What this implies is that, due to weak international trade and investment, tight monetary policy, and constrictive financial circumstances, global GDP is predicted to slow down even further this year. Part of the cause is the worsening situation of the current Middle East conflict, financial strain, ongoing inflation, trade fragmentation, and natural disasters linked to climate change are examples of downside risks contributing to its weakest half-decade performance.
Global growth is expected to slow for a third year in a row—to 2.4 percent—before ticking up to 2.7 percent in 2025. Those rates, however,
would still be far below the 3.1 percent average of the 2010s. Per-capita investment growth in 2023 and 2024 is expected to average just 3.7 percent—barely half the average of the previous two decades. Without corrective action, global growth will remain well below potential for the remainder of the 2020s.
However, in order to address climate change, ease food insecurity, ease trade integration, and relieve debt, international collaboration is required. Commodity exporters in emerging market and developing countries (EMDEs) are still struggling with the procyclical and volatile nature of fiscal policy. Appropriate macroeconomic and structural policies, as well as properly operating institutions, are essential for enhancing investment and long-term prospects in all EMDEs.
Essentially, the subdued growth can be traced to the multiple challenges facing the World Global Economy and broken promises by World governments to meet the “unprecedented” goal by 2030: “to end poverty and
hunger everywhere; to combat inequalities within and among countries;…and to ensure the lasting protection of the planet and its natural resources.”.
Nonetheless, the forecasts in this report are dismal, yet its policy analysis provides a sense of hope in the Global Market as 2030 is still a long year for emerging markets and developing economies to regain some of their economic shortfalls if their government act now towards a change in positive economic growth.
Global Economic Prospects: Sub-Saharan Africa
In Sub-Saharan Africa, recent developments in Africa’s economy have decelerated to an estimated 2.9 percent in 2023, which is 0.3 percentage points lower than projected in June.
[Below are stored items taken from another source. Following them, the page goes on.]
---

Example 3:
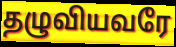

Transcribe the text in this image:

தழுவியவரே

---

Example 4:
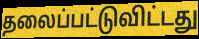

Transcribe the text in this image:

தலைப்பட்டுவிட்டது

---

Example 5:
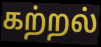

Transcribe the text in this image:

கற்றல்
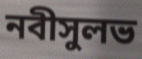
নবীসুলভ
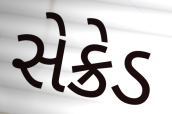
સેક્રેડ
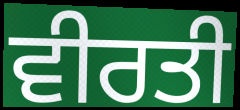
ਵੀਰਤੀ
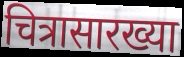
चित्रासारख्या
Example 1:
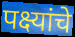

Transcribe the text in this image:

पक्ष्यांचे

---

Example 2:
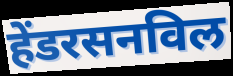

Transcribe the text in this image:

हेंडरसनविल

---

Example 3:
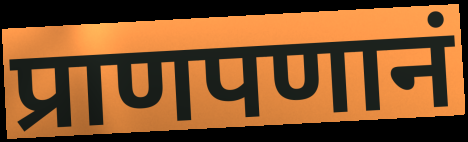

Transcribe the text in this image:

प्राणपणानं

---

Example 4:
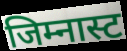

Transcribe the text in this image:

जिम्नास्ट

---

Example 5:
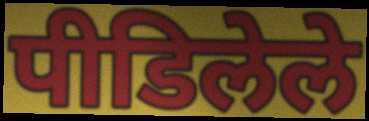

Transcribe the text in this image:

पीडिलेले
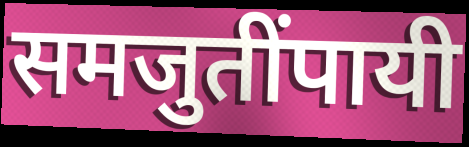
समजुतींपायी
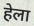
हेला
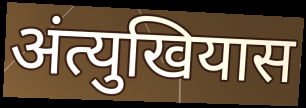
अंत्युखियास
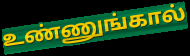
உண்ணுங்கால்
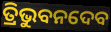
ତ୍ରିଭୁବନଦେବ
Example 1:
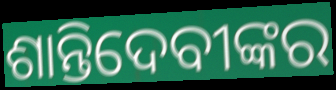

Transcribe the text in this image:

ଶାନ୍ତିଦେବୀଙ୍କର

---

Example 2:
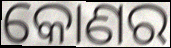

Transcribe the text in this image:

କୋଣର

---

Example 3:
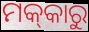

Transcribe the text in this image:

ମକ୍‌କାରୁ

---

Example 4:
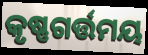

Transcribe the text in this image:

କୃଷ୍ଣଗର୍ତ୍ତମୟ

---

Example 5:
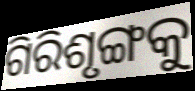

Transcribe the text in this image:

ଗିରିଶୃଙ୍ଗକୁ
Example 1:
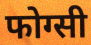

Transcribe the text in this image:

फोग्सी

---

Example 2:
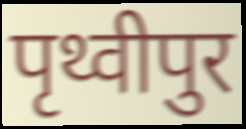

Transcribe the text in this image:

पृथ्वीपुर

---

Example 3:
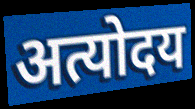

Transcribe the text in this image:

अत्योदय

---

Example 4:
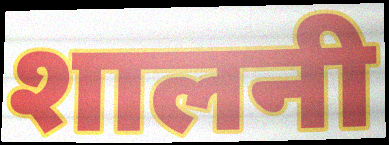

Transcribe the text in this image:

शालनी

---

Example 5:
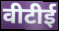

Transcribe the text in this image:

वीटीई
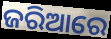
ଜରିଆରେ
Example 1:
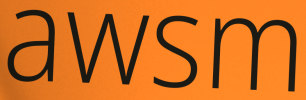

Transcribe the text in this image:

awsm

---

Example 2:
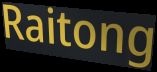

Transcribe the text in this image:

Raitong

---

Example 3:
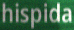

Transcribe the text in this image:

hispida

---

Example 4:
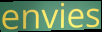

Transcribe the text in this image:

envies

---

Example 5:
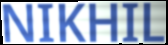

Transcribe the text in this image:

NIKHIL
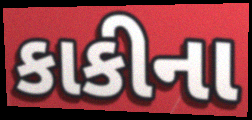
કાકીના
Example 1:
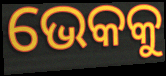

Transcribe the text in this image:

ଭେକକୁ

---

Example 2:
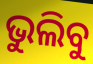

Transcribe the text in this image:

ଭୁଲିବୁ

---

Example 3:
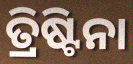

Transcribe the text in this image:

ତ୍ରିଷ୍ଟିନା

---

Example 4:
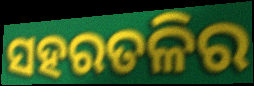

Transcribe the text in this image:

ସହରତଳିର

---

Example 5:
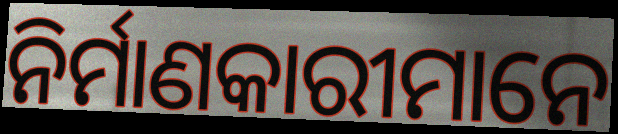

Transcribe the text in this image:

ନିର୍ମାଣକାରୀମାନେ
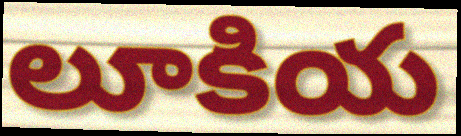
లూకియ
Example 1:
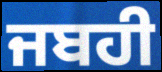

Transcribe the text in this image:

ਜਬਹੀ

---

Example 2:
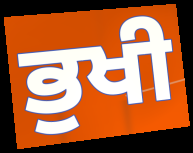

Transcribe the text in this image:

ਭੁਖੀ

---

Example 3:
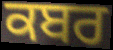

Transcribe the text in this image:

ਕਬਰ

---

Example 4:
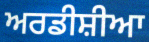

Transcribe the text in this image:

ਅਰਡੀਸ਼ੀਆ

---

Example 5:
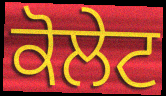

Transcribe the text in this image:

ਕੋਲੇਟ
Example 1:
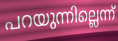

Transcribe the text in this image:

പറയുന്നില്ലെന്ന്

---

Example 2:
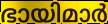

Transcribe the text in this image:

ഭായിമാർ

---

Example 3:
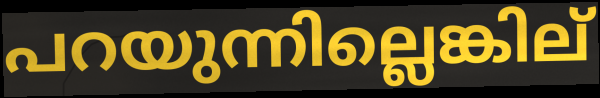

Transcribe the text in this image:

പറയുന്നില്ലെങ്കില്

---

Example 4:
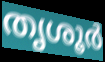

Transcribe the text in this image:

തൃശൂർ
The three biggest economies in the continent, Angola, South Africa, and Nigeria, had their growth decrease to an average of 1.8 percent last year, which restrained the region’s overall growth. Growth in the other nations in the region slowed to 3.9 percent, in part due to a steep reduction in the growth of metal exporters and a drop in the price of metal globally. Furthermore, protracted and severe conflicts hindered development in a number of nations. Overall, declining foreign demand and tighter domestic policy to combat persistent inflation hindered post-pandemic recovery.
Regional Perspectives
From a regional perspective, Africa’s largest economy, Nigeria’s growth softened to an estimated 2.9 percent in the economy. This is due to the disruptive currency demonetization policy introduced into the economy pre-election by the now-suspended Central Bank Governor, Godwin Emefiele, which involved replacing old high-denomination naira notes with redesigned ones from December 2022 onward but was reversed in November 2023.
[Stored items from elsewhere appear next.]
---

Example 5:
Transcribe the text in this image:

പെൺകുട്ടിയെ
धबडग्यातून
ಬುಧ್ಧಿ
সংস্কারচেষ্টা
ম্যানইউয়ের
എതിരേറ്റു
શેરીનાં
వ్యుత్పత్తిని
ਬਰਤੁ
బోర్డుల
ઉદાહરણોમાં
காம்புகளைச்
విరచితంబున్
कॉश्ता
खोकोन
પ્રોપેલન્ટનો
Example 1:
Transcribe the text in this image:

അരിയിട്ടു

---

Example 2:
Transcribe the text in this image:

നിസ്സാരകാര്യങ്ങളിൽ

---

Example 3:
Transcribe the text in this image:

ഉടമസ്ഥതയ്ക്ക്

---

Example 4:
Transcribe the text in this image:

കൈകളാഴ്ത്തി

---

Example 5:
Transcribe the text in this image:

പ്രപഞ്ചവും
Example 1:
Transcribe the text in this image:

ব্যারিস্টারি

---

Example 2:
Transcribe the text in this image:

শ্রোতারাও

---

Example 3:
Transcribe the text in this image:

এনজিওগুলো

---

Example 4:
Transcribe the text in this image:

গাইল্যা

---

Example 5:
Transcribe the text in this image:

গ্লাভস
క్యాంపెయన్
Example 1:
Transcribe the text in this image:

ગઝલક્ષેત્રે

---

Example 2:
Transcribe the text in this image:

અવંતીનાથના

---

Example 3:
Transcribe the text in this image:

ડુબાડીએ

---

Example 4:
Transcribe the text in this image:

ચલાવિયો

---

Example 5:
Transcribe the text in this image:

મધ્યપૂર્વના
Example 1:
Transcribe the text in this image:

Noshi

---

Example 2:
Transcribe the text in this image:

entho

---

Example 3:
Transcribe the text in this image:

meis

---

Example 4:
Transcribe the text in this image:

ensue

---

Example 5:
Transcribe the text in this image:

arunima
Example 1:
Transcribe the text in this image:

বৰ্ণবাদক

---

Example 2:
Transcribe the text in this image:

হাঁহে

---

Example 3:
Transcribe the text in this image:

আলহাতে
However, with Nigeria’s annual oil production rising after the decline, Nigeria is set to look at the risks of political instability and violence, such as increased intensification of the conflict in the Middle East, as it posts a disruption to global and local trade and production.
Essentially, Sub-Saharan Africa, on average, per capita income is projected to grow by a merger of 1.2 percent this year and an estimated value of 1.5 in 2025. Meanwhile, by 2025, per capita GDP will be about 30 percent of the region’s economies. With an estimated population growth of 250 million by 2025, Sub-Saharan Africa (SSA) may not have fully recovered to its pre-pandemic level.
This challenge implies that these regional economies in Sub-Saharan Africa will have lost several years in advancing their per capita income as projected in the World Bank Global Economic Prospects Reports of January 2024.